» Problem to solve:
After finding the line with "text_box [262, 437, 354, 526]" in the data below, set down exactly each line through the one with "text_box [462, 587, 554, 676]", inclusive, and stop there.

» Records supplied:
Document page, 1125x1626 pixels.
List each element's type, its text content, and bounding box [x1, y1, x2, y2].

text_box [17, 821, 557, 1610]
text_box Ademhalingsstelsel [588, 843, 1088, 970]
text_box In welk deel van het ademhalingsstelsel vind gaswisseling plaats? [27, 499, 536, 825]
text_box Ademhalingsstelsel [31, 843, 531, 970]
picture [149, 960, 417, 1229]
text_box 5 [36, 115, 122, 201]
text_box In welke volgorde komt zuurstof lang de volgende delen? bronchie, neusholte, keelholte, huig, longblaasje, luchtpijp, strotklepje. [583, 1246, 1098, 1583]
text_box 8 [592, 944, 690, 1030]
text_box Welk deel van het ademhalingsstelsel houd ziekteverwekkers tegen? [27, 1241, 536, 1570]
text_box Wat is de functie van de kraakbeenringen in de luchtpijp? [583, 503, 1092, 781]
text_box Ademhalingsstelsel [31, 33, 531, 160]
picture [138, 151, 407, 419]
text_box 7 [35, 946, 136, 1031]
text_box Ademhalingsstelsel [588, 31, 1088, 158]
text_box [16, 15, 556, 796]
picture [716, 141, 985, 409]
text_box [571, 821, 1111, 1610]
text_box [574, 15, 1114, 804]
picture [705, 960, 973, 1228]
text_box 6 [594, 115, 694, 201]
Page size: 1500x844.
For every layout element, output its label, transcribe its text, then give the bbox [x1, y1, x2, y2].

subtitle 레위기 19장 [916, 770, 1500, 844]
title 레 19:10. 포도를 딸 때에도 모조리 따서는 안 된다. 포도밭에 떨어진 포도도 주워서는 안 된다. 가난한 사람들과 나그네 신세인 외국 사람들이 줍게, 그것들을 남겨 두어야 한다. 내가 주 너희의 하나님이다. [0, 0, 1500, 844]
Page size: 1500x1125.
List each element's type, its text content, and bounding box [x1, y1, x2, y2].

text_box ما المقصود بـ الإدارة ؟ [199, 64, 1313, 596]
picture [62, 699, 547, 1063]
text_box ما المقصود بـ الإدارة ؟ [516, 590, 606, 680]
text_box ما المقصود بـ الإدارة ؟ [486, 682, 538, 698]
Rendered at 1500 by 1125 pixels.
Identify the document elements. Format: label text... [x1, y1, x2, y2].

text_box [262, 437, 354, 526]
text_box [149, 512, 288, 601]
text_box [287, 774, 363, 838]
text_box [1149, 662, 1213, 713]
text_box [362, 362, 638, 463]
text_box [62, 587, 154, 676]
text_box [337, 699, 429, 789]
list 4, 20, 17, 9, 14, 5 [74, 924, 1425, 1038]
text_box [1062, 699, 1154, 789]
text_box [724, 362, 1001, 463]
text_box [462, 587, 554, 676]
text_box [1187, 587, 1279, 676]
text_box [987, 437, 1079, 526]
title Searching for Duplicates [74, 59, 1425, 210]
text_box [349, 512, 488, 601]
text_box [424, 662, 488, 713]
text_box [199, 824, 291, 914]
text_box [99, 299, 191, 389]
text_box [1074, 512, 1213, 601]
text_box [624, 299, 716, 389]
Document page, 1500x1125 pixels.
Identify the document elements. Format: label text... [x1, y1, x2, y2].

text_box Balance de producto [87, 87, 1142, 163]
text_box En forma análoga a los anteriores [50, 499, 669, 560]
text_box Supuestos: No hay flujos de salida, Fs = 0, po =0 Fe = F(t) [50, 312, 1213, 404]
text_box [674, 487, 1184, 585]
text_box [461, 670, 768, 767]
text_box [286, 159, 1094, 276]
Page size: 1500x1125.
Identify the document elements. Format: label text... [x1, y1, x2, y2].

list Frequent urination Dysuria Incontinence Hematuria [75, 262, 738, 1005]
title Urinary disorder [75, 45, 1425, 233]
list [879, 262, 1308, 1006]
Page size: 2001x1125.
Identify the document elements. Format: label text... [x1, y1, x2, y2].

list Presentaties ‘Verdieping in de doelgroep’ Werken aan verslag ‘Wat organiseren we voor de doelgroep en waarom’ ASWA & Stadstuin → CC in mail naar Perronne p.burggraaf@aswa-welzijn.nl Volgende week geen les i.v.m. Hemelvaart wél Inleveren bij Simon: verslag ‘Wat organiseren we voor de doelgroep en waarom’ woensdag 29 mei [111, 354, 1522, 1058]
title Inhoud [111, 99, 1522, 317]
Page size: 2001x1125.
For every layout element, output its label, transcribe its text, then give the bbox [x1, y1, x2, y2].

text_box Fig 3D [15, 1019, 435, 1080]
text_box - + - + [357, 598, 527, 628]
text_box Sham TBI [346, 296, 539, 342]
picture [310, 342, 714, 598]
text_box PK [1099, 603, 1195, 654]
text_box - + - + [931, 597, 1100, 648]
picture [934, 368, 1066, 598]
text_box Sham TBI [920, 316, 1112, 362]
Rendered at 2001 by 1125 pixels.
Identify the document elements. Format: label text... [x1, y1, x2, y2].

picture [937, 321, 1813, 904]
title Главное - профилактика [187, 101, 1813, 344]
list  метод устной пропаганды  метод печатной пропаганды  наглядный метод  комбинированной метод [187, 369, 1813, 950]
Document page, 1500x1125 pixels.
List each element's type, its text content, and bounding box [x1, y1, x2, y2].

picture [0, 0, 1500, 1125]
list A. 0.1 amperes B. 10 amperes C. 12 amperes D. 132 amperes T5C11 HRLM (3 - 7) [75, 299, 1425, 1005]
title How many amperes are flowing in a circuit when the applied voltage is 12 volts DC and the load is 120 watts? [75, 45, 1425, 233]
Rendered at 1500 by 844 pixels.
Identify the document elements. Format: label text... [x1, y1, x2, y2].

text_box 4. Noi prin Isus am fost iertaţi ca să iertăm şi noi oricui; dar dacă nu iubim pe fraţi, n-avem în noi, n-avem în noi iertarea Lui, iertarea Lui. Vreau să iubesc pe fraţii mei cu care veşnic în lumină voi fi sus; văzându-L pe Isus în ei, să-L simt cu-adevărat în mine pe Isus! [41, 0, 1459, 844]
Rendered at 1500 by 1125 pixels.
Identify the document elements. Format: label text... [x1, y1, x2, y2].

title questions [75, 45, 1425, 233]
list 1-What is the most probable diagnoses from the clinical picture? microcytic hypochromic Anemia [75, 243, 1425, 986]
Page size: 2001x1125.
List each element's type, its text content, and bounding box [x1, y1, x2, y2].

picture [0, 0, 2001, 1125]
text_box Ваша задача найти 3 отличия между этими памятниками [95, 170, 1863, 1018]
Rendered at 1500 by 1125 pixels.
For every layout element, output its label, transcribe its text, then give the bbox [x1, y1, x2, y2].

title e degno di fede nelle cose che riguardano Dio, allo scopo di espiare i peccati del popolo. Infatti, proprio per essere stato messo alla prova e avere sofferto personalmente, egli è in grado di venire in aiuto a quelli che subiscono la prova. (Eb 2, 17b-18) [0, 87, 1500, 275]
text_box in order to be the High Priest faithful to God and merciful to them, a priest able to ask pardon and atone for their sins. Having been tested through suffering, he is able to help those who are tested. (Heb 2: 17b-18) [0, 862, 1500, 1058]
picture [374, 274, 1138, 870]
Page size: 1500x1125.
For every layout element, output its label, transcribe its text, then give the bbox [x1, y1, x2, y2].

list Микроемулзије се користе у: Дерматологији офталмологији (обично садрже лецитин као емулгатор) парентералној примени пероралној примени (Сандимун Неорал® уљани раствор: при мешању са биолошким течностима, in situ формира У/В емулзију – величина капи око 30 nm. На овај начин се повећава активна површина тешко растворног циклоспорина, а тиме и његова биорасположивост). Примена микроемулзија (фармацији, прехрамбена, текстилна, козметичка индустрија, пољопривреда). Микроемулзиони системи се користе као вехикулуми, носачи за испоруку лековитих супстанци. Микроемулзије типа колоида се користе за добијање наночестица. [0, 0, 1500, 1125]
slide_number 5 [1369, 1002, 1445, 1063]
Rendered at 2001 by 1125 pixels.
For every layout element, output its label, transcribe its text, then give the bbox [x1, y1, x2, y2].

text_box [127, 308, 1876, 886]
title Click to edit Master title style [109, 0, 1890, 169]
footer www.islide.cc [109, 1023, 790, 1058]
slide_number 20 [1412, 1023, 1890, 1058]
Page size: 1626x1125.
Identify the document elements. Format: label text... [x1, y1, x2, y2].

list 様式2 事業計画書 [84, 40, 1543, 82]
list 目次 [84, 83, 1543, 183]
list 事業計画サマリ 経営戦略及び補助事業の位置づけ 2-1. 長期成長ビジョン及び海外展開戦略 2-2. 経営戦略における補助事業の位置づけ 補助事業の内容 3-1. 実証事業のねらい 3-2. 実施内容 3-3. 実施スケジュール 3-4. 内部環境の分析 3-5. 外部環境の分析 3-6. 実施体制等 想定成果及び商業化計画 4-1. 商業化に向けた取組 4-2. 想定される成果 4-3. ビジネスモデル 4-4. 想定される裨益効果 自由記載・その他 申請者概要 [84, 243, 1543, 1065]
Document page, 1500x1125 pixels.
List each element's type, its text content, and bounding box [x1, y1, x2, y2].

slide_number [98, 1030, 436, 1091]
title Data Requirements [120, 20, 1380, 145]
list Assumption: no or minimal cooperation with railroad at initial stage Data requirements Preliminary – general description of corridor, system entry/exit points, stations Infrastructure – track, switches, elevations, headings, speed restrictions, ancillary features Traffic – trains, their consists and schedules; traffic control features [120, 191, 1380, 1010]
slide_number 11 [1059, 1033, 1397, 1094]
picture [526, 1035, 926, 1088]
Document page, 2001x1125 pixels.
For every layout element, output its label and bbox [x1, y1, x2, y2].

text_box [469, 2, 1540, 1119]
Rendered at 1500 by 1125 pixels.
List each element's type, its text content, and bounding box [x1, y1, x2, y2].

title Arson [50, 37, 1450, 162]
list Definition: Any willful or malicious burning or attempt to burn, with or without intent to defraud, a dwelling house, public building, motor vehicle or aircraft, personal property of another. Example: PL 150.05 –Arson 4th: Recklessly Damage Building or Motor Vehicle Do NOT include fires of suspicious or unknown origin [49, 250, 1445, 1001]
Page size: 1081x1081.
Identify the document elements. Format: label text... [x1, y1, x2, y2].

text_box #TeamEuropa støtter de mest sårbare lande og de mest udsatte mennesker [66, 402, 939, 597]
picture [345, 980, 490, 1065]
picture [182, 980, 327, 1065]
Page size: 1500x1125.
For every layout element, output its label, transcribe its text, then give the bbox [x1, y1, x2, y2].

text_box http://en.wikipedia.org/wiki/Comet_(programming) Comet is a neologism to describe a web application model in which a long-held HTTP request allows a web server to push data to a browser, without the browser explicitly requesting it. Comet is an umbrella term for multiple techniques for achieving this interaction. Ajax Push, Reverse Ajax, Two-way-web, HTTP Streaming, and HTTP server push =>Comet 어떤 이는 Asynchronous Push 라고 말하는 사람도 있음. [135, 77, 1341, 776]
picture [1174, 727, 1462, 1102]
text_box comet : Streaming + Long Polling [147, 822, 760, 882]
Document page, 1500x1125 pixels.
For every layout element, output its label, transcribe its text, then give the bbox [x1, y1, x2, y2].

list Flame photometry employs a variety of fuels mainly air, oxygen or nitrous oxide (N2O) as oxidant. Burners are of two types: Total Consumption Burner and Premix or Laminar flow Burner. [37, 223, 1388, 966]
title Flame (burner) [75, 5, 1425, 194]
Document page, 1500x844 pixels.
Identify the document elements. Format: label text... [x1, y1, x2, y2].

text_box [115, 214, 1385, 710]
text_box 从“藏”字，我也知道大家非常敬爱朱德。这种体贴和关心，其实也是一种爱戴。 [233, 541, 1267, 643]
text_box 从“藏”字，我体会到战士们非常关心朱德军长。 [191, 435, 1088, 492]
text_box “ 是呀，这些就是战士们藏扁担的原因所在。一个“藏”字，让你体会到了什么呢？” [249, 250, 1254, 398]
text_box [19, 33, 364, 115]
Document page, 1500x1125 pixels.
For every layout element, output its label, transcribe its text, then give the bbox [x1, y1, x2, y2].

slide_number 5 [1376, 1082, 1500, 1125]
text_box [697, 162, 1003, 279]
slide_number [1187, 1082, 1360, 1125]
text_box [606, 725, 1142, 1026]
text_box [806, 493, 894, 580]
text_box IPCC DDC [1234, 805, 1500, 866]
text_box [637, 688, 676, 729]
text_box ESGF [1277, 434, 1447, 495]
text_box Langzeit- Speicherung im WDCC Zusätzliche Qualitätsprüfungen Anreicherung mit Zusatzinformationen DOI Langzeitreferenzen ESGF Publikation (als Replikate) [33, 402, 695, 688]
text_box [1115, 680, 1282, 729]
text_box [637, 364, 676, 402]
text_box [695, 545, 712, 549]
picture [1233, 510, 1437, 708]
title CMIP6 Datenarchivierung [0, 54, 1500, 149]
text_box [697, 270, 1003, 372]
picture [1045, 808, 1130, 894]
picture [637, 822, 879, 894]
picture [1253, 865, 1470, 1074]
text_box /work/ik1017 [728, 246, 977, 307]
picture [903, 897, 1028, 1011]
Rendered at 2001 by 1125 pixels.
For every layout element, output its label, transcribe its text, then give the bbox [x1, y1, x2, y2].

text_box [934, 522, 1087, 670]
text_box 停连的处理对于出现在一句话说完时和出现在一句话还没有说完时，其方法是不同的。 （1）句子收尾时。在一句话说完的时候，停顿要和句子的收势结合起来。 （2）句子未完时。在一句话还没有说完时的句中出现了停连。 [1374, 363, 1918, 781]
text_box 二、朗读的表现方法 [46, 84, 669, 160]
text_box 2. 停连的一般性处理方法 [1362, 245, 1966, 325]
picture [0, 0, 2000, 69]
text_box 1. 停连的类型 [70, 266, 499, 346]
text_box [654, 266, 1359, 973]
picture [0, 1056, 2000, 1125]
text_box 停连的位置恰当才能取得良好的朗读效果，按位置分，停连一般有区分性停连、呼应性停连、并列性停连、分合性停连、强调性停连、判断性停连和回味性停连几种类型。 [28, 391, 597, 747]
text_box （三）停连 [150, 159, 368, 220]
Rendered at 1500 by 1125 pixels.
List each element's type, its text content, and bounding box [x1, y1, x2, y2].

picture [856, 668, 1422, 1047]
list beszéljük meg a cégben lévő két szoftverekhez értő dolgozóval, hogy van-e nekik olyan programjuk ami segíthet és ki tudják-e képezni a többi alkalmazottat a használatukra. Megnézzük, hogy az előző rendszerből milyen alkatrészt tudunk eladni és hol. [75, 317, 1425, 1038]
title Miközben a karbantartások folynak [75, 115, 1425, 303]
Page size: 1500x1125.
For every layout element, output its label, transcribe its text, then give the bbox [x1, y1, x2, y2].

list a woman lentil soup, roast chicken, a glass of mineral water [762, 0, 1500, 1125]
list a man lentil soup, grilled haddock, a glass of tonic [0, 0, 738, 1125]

» Solution to the problem:
text_box [262, 437, 354, 526]
text_box [149, 512, 288, 601]
text_box [287, 774, 363, 838]
text_box [1149, 662, 1213, 713]
text_box [362, 362, 638, 463]
text_box [62, 587, 154, 676]
text_box [337, 699, 429, 789]
list 4, 20, 17, 9, 14, 5 [74, 924, 1425, 1038]
text_box [1062, 699, 1154, 789]
text_box [724, 362, 1001, 463]
text_box [462, 587, 554, 676]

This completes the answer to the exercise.